=== Document section ===
● ● ● ●

RALPH ZAREFSKY, Magistrate Judge.

In Sprague v. Bowen, 812 F.2d 1226, 1230 (9th Cir. 1987), the Court of Appeals explained that "the rationale for giving greater weight to a treating physician's opinion is that he is employed to cure and has a greater opportunity to know and observe the patient as an individual." (Citing Murray v. Heckler, 772 F.2d 499, 502 (9th Cir. 1983) and Bowman v. Heckler, 706 F.2d 564, 568 (5th Cir. 1983).) In this case, the Administrative Law Judge rejected the opinions of two treating physicians in favor of two testifying physicians, neither of whom ever had examined the plaintiff. The Administrative Law Judge also misconstrued the testimony of the medical experts, and separated out the plaintiff's medical impairments, rather than considering them in combination. Under the circumstances of this case, Plaintiff is entitled to an award of benefits.

There is no dispute that Plaintiff suffers from multiple sclerosis. Accompanying this disease, Plaintiff has a mental impairment which the Administrative Law Judge classified as a mood disorder, not otherwise specified, with depressed and anxious features. [AR 24] Plaintiff also has a hearing loss in her left ear, and is morbidly obese, even after bariatric surgery. [Id.]

Sometimes multiple sclerosis is incapacitating; sometimes people can work while they have it. Plaintiff's treating physicians thought that Plaintiff could not work, given her infirmity. Her long-time treating physician, Dr. John Sharpe, twice gave opinions as to the extent of Plaintiff's ability to function with her disease. In 2007, he opined that Plaintiff could sit for an hour or less in an eight hour day, and stand or walk for an hour or less; that she would have to frequently get up and move around and could not continuously stand or walk in a work setting; that her lifting and carrying capacities were quite limited; that she had moderate limitations in her ability to grasp, turn or twist objects and in using her fingers and hands for fine manipulations ("holding a pencil," for example, "is difficult") and in using her arms for reaching, that her symptoms would likely increase if she were in a competitive work situation, and that she was incapable of tolerating even low stress. [AR 779-82] He reiterated these limitations in an opinion in 2011. [AR 1118-20]

The Administrative Law Judge, however, found a different capacity:

[T]he claimant had the residual functional capacity to perform light work as defined in 20 CFR 404.1567(b) except for standing/walking a total of 2/8 hours. The claimant can sit 8/8 hours. She could occasionally climb stairs and never climb ladders, ropes or scaffolds. She could occasionally bend, stoop, kneel, crouch or climb and cannot balance. The claimant could not work around unprotected heights, or around dangerous machinery, or in temperature extremes. She should work in a climate-controlled office and cannot be exposed to dust, fumes, gases or noise. Due to her affective disorder, the claimant was limited to do doing [sic] moderately complex tasks of up to three to five tasks and should not be in charge of safety operations of others or where hypervigilence [sic] was required. Interactions with coworkers, public or supervisors were unimpaired other than a limitation not to no intrusive supervision. [sic] The claimant should not work in an environment with intrusive supervision or where high quota production or rapid assembly line work are required. She cannot handle more than a moderate level of stress.

● ● ● ●

=== Task ===
Please quote the court opinion word for word, starting at "In Sprague v." and ending at "award of benefits.".

=== Data shown ===

● ● ● ●

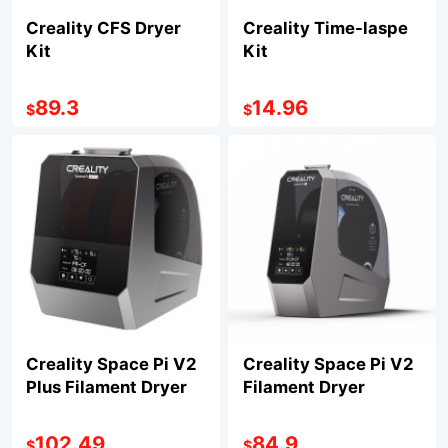
Creality CFS Dryer
Creality Time-laspe
Kit
Kit
89.3
14.96
$
$
Creality Space Pi V2
Creality Space Pi V2
Plus Filament Dryer
Filament Dryer
102.49
84.9
$
$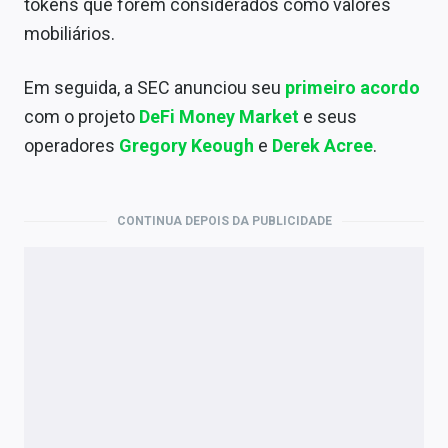
tokens que forem considerados como valores
mobiliários.
Em seguida, a SEC anunciou seu
primeiro acordo
com o projeto
DeFi Money Market
e seus
operadores
Gregory Keough
e
Derek Acree
.
CONTINUA DEPOIS DA PUBLICIDADE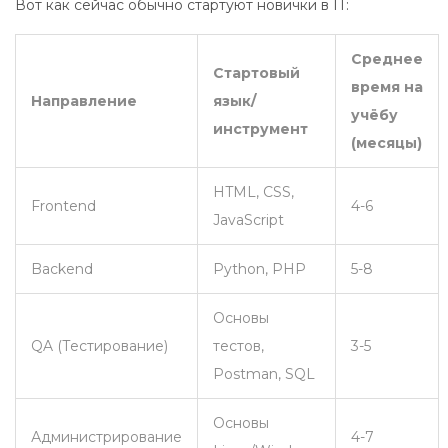
Вот как сейчас обычно стартуют новички в IT:
Среднее
Стартовый
время на
Направление
язык/
учёбу
инструмент
(месяцы)
HTML, CSS,
Frontend
4-6
JavaScript
Backend
Python, PHP
5-8
Основы
QA (Тестирование)
тестов,
3-5
Postman, SQL
Основы
Администрирование
4-7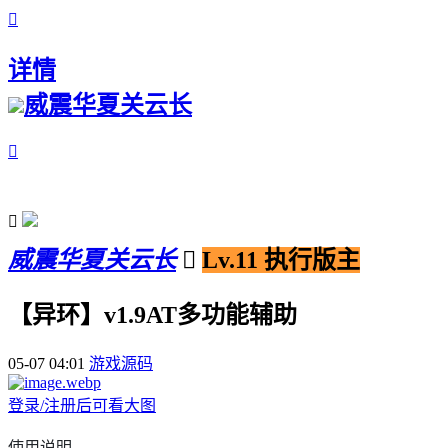

详情
威震华夏关云长


威震华夏关云长

Lv.11 执行版主
【异环】v1.9AT多功能辅助
05-07 04:01
游戏源码
登录/注册后可看大图
使用说明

● ● ● ●

=== Answer to the exercise ===
In Sprague v. Bowen, 812 F.2d 1226, 1230 (9th Cir. 1987), the Court of Appeals explained that "the rationale for giving greater weight to a treating physician's opinion is that he is employed to cure and has a greater opportunity to know and observe the patient as an individual." (Citing Murray v. Heckler, 772 F.2d 499, 502 (9th Cir. 1983) and Bowman v. Heckler, 706 F.2d 564, 568 (5th Cir. 1983).) In this case, the Administrative Law Judge rejected the opinions of two treating physicians in favor of two testifying physicians, neither of whom ever had examined the plaintiff. The Administrative Law Judge also misconstrued the testimony of the medical experts, and separated out the plaintiff's medical impairments, rather than considering them in combination. Under the circumstances of this case, Plaintiff is entitled to an award of benefits.